*** Block opens ***

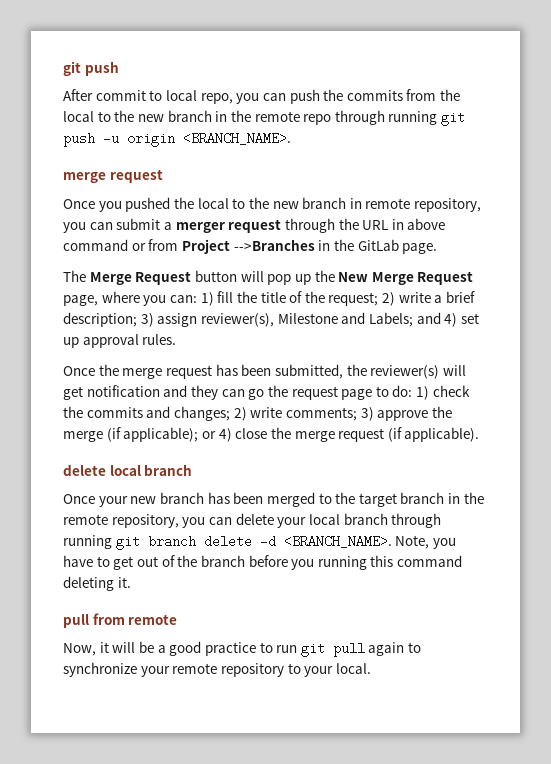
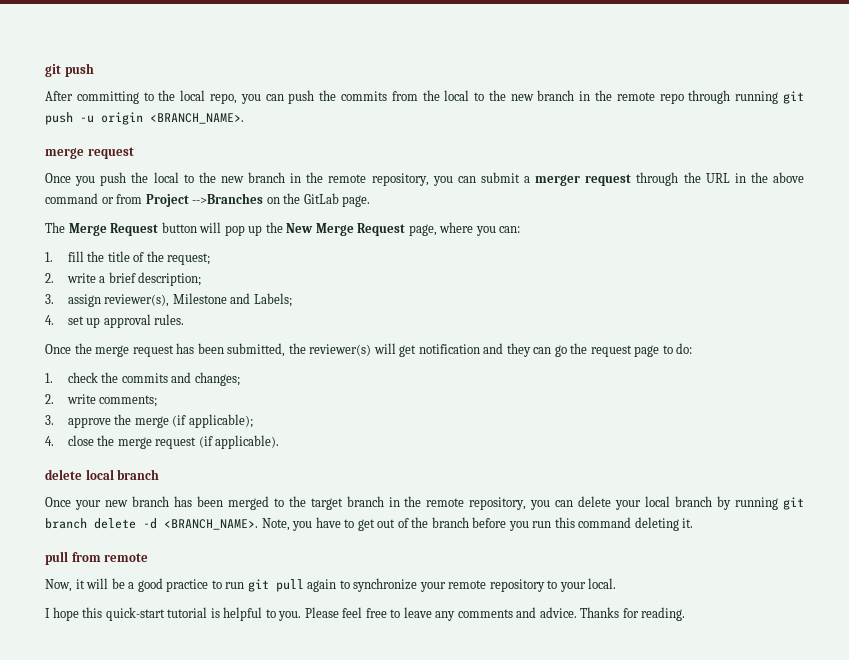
[95,90,163,101] commit to -> [76,90,176,104] committing to the
[125,197,362,212] pushed the local to the new branch in -> [100,172,324,186] push the local to the new branch in the
(404, 224) none -> [750,172,768,183] the
[318,240,331,251] in -> [266,197,280,204] on
[200,292,214,306] 1) -> [45,252,53,262] // 1.
[382,292,396,306] 2) -> [45,273,54,283] // 2.
[140,313,154,327] 3) -> [45,294,54,304] // 3.
[416,312,458,327] and 4) -> [45,315,54,325] // 4.
[416,386,430,400] 1) -> [45,373,53,383] // 1.
[233,407,247,421] 2) -> [45,394,54,404] // 2.
[360,407,374,421] 3) -> [45,415,54,425] // 3.
[201,428,232,442] or 4) -> [45,436,54,446] // 4.
[391,513,442,528] through -> [717,496,732,510] by
[317,556,367,570] running -> [532,521,552,528] run
(371, 668) none -> [45,607,686,621] // I hope this quick-start tutorial is helpful to you. Please feel free to leave any comments and advice. Thanks for reading.

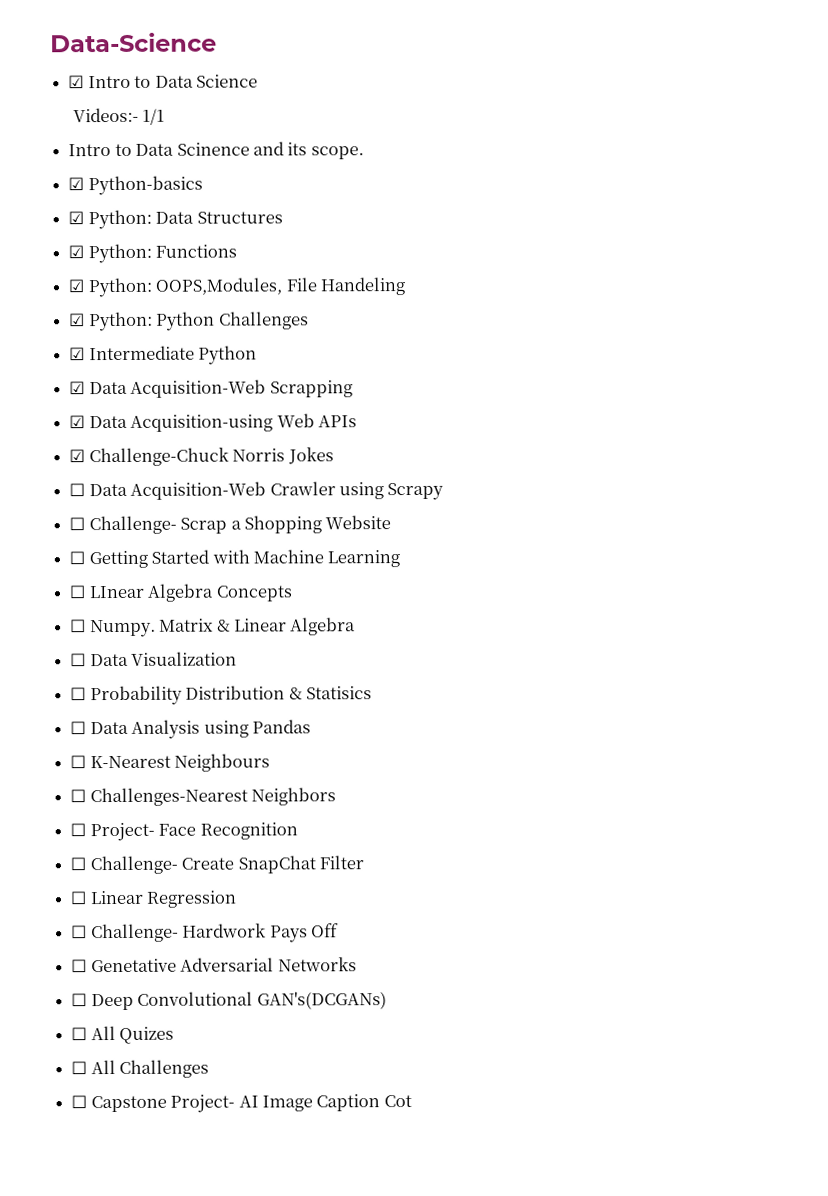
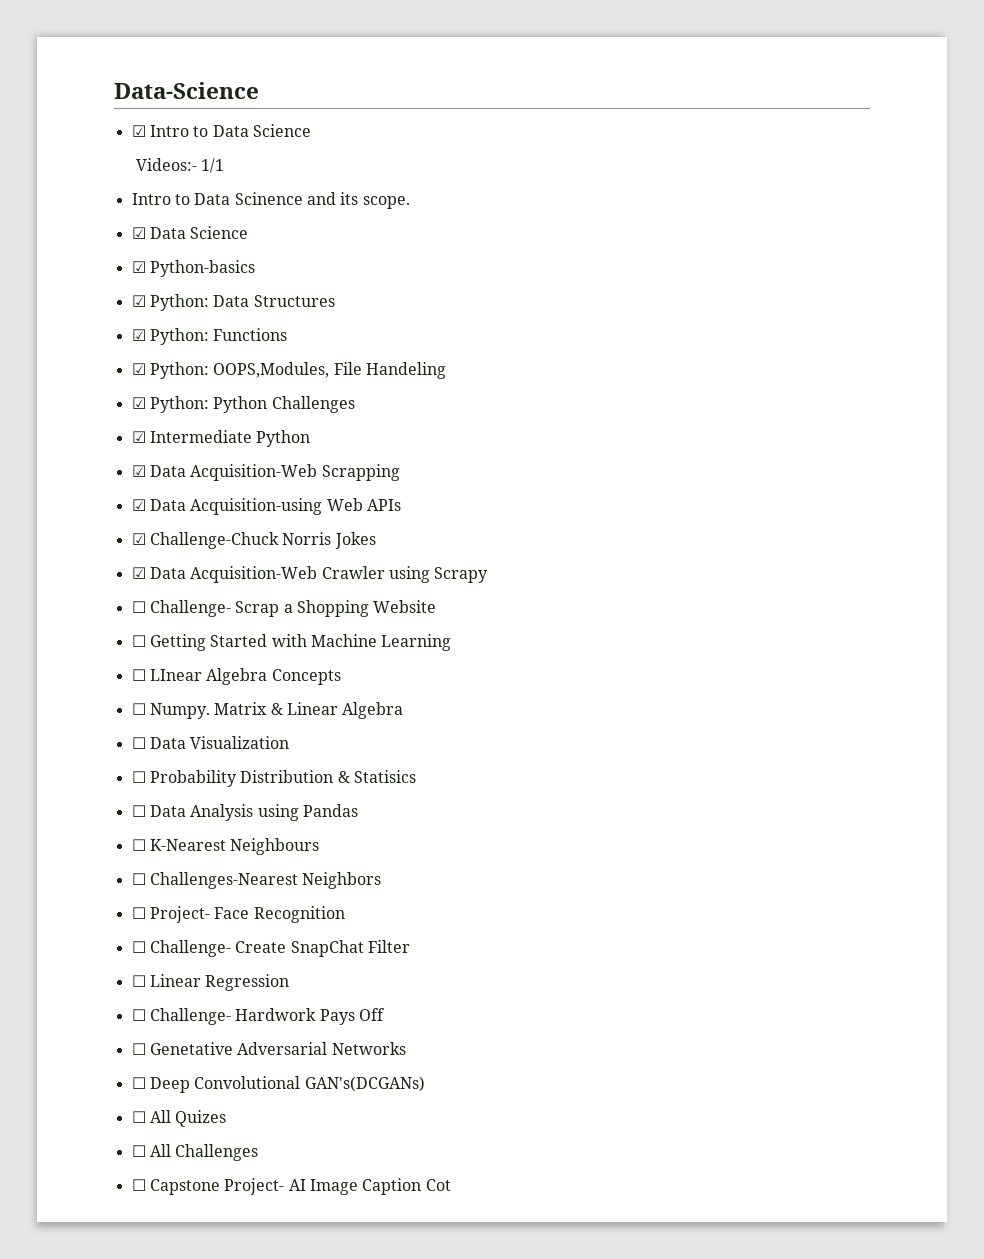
(364, 153) none -> [131,226,249,239] // ☑ Data Science
[69,483,86,497] ☐ -> [131,567,146,579] ☑

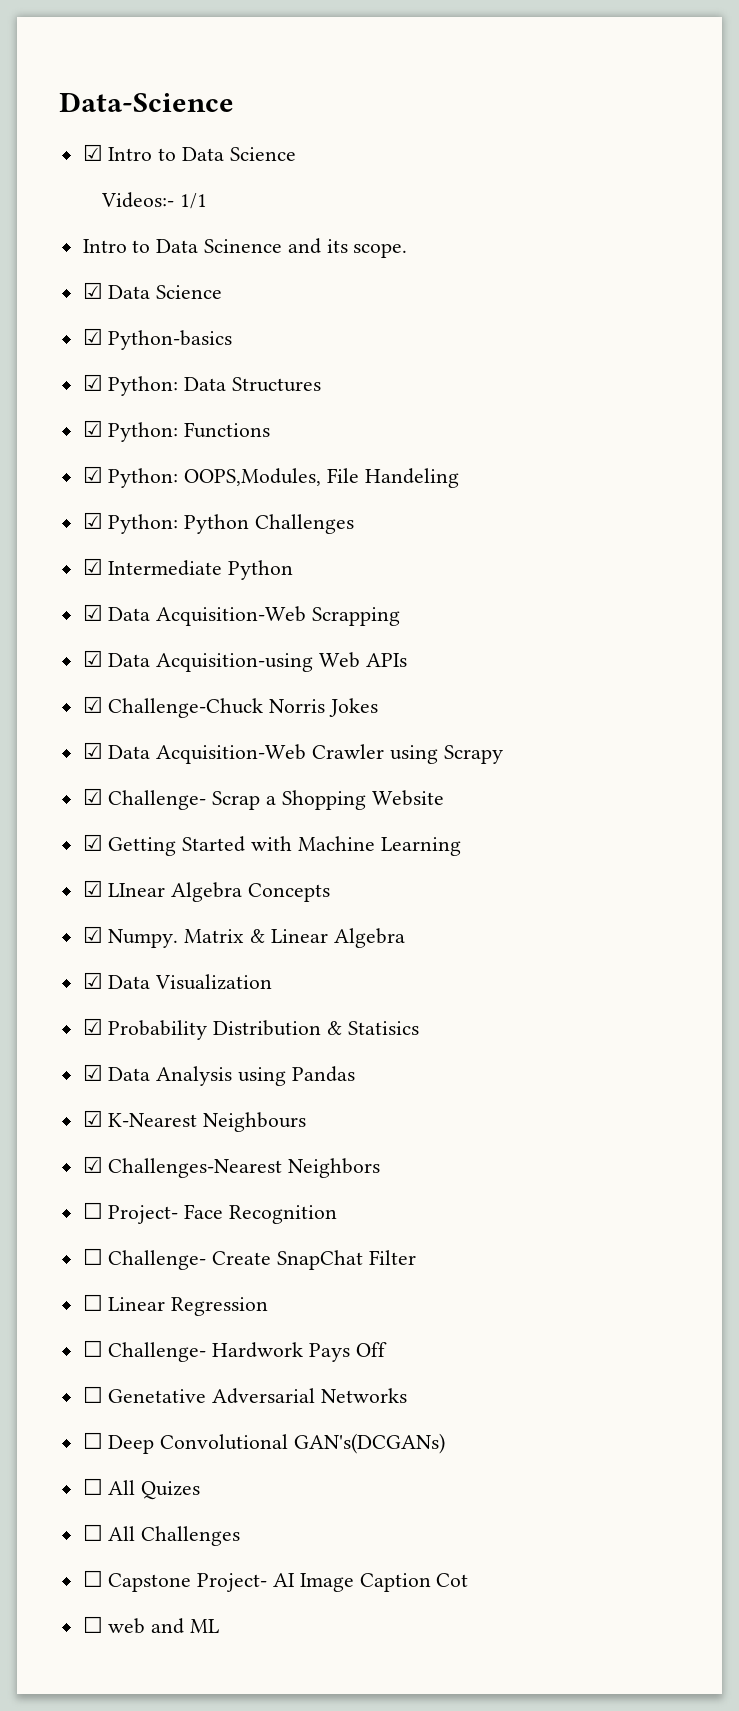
[131,601,146,613] ☐ -> [82,788,103,805] ☑
[131,635,146,647] ☐ -> [82,834,103,851] ☑
[131,669,146,681] ☐ -> [82,880,103,897] ☑
[131,703,146,715] ☐ -> [82,926,103,943] ☑
[131,737,146,749] ☐ -> [82,972,103,989] ☑
[131,771,146,783] ☐ -> [82,1018,103,1035] ☑
[131,805,146,817] ☐ -> [82,1064,103,1081] ☑
[131,839,146,851] ☐ -> [82,1110,103,1127] ☑
[131,873,146,885] ☐ -> [82,1156,103,1173] ☑
(451, 1185) none -> [82,1616,220,1634] // ☐ web and ML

*** Block closes ***

--- Written task ---
If a line in the entries above contains the word "none", copy it.

--- Expected output ---
(404, 224) none -> [750,172,768,183] the
(371, 668) none -> [45,607,686,621] // I hope this quick-start tutorial is helpful to you. Please feel free to leave any comments and advice. Thanks for reading.
(364, 153) none -> [131,226,249,239] // ☑ Data Science
(451, 1185) none -> [82,1616,220,1634] // ☐ web and ML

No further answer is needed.